Casa BC is a contemporary home located in Nuevo Leon, Mexico.
It was designed by GLR Arquitectos.
Casa BC by GLR Arquitectos: “Our project is in a privileged topographic situation, due to its visual condition of greater height in relation to the surrounding neighbors. This allows the house to enjoy excellent vistas towards the National Park of Chipinque in the south, as well as towards all of the east, which is dominated in the horizon by the “Cerro de la Silla”, an emblematic hill in the boundaries of the city of Monterrey. The proposed access to the site is located in the North side of it, ascending through a long slope that leads you to the highest level, where the floor plan is located.
With simple, pure geometric volumes, but rather challenging structural solutions, our project intends to evoke an image of lightness within a language of heavy and massive volumes. Although color does not have yet an important presence in our work, this project takes an important step forward into the exploration of new materials, as it is the black granite and the white exposed concrete, in addition to the personality that the great amount of exposed steel elements gives to the building. Finally, it is important to mention that beyond its bio-climatic function, the implementation of green roofs as a way to integrate the landscape, trying to conserve the natural surroundings of the zone, always dominated by the presence of the splendid Sierra Madre mountain range.

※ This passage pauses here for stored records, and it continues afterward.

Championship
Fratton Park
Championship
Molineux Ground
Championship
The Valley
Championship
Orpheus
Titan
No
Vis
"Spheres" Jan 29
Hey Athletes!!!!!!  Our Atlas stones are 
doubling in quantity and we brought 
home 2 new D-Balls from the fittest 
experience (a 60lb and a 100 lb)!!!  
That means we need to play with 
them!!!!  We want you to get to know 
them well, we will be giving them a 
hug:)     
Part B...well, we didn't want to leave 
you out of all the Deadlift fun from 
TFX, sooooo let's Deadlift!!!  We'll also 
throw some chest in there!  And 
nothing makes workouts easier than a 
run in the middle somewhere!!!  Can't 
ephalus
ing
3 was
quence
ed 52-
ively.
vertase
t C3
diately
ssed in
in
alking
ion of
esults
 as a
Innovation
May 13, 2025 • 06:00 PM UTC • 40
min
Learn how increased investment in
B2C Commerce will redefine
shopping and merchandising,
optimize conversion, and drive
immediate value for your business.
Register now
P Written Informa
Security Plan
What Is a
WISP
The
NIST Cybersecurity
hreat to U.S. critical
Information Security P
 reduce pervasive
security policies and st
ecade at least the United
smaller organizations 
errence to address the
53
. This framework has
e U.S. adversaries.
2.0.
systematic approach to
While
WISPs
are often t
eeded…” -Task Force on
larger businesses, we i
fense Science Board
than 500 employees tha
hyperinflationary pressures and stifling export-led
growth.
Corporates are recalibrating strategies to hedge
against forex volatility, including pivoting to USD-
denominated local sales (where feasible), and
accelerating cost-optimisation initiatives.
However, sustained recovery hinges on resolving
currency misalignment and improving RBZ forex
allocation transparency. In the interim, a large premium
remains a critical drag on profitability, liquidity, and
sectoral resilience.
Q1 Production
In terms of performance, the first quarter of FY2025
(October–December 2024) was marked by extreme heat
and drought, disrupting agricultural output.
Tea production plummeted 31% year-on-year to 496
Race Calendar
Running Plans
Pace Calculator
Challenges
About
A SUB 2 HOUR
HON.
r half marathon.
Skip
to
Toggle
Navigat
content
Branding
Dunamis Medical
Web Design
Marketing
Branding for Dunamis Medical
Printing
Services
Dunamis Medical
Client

The house was conceived like a “Sustainable House” since the beginning, so it has a study on energetic efficiency, which analyzes the sun trajectory and the prevailing winds in diverse seasons of the year. As a result of these studies, the house has diverse systems of isolation, like its double walls with poliisocianurate, an ecological insulator; double windows with low emissivity (Low-E) glass; systems of pluvial water harvesting and gray water treatment for irrigation, solar paddles for pool heating and garden illumination, solar water heaters, hydronic heating systems to reduce the power consumption, south oriented skylights, as well as a landscape project with native vegetation.”